Fig. 137. Grease Trap and Siphon Well of a Garden Irrigation Plant..

Pig. 138. Sectional Elevation and Plan of Cesspool for Septic Treatment of Sewage..

The irrigating lines are small, hubless, perforated tile arranged to accomplish, by means of tight headers properly inclined, as nearly as possible an even distribution of the liquid. This device - if properly constructed, and if placed at a suitable distance from the house, in such a position that it cannot contaminate a well or other source of water supply - can be used with comparative safety. Special care should be taken in its construction; and when in use, it should be regularly cleaned.

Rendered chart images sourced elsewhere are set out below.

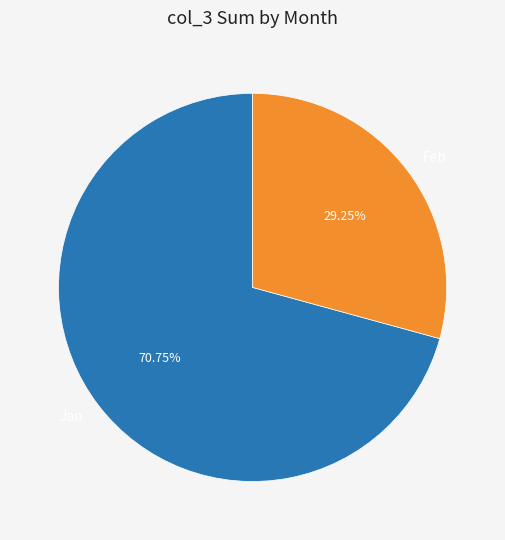

Which slice is the smallest?

Feb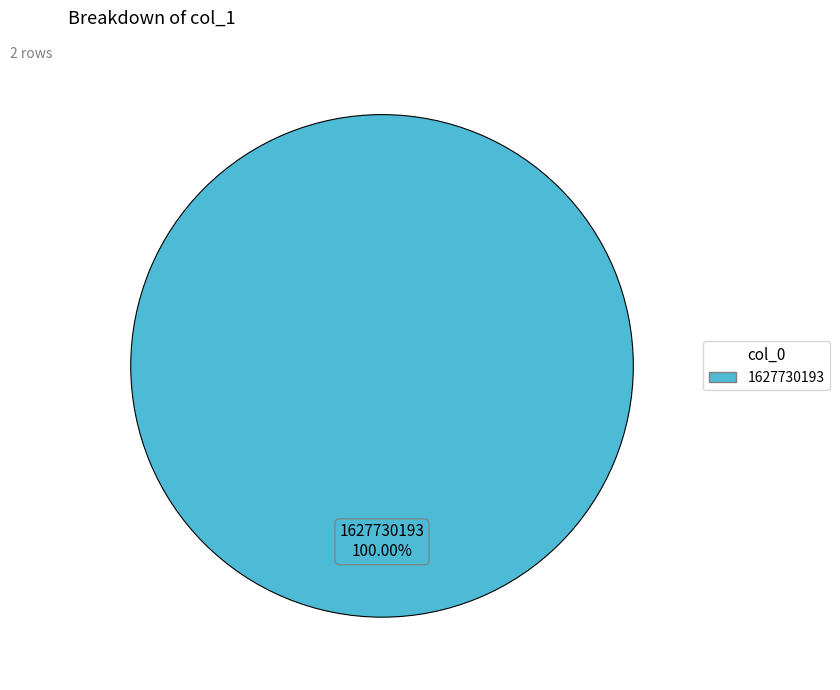

Is there a majority slice in this chart?

Yes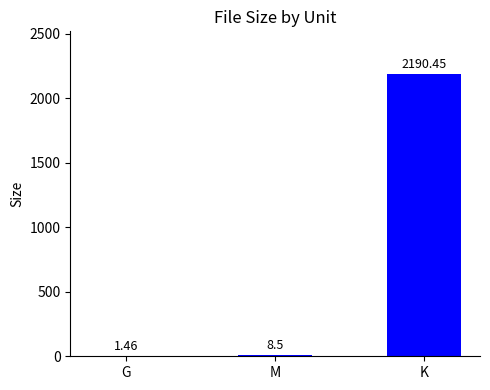

Does the chart contain stacked bars?

No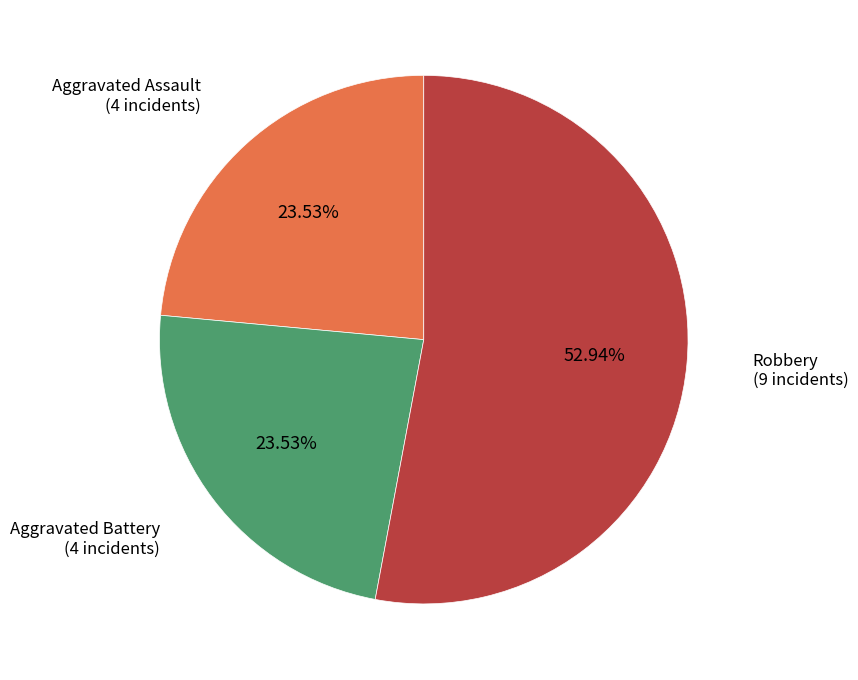

Does any single category account for the majority?

Yes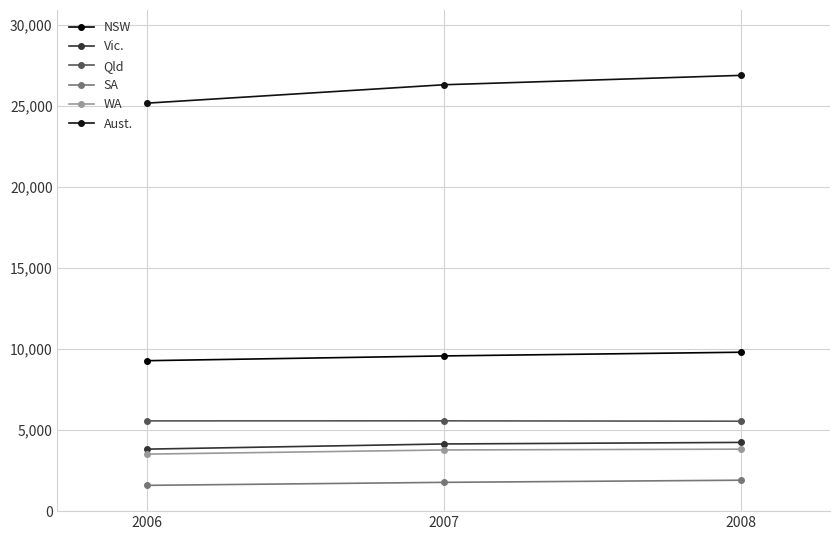

How many categories are shown in the chart?

3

The slope of the ground necessary for the discharge of a siphon, generally meets the requirements of a better process - namely, the so-called Septic. The cesspool, shown in Fig. 138, is intended for this class of installation. It consists of two brick chambers, the larger having a clean-out opening in the top, provided with a tight cover. A vent pipe is carried from the top to such a height that all gases are discharged at an elevation sufficient to prevent nuisance from their presence. The smaller chamber is connected with the first by means of cast-iron soil-pipe, and is arranged to feed the lengths of porous tile radiating from the bottom, as shown in the plan view. The second chamber thus acts in lieu of the "tight headers" mentioned in connection with Fig. 137. The house drain connects with the larger chamber, which fills to the level of the overflow; then the liquid portion of the sewage drains over into chamber No. 2, and is absorbed through the porous tile branches. The solids, which are small in amount in a properly designed chamber, remain in No. 1, and may require removal from time to time. Unusual dilution and other favoring causes often produce more or less septic action in the second chamber. The intercepting trap may or may not be placed in the house drain.

Some natural, dry ravines are so formed and located with reference to the general surroundings as to offer little objection to their use as points of discharge for the house drain.

Fig. 139. Sectional Elevation of Dry-and-Wet Well..

Streams should not be employed, unless they are of considerable size and have a constant flow, so as to accomplish sufficient dilution, unfailing throughout the season.

Near the urban limits, acreage available for disposal areas is small, and the land features and general environment so unfavorable that a dry well may sometimes be resorted to. This, in its best form - like the irrigation receiver - separates the solid from the liquid matter, and discharges the overflow of liquid, without much attention, into a stratum of ground in which certain bacterial processes take place. Fig. 139 is an elevation of a dry-and-wet well, which, when properly designed and installed, should operate through a long period without attention.

When the dry-well feature is added to an old vault, it is first necessary to connect the house sewer with the vault. The dry well consists of a 10 or 12-inch tile pipe extending to the gravel stratum and filled with broken rock. This pipe is made water-tight, both where it passes through the bottom of the vault, and within the vault as well. A heavy, grayish scum collects on the surface of the sewage, and indicates septic action. The liquid constantly flows over into the dry well, and some solid matter settles to the bottom.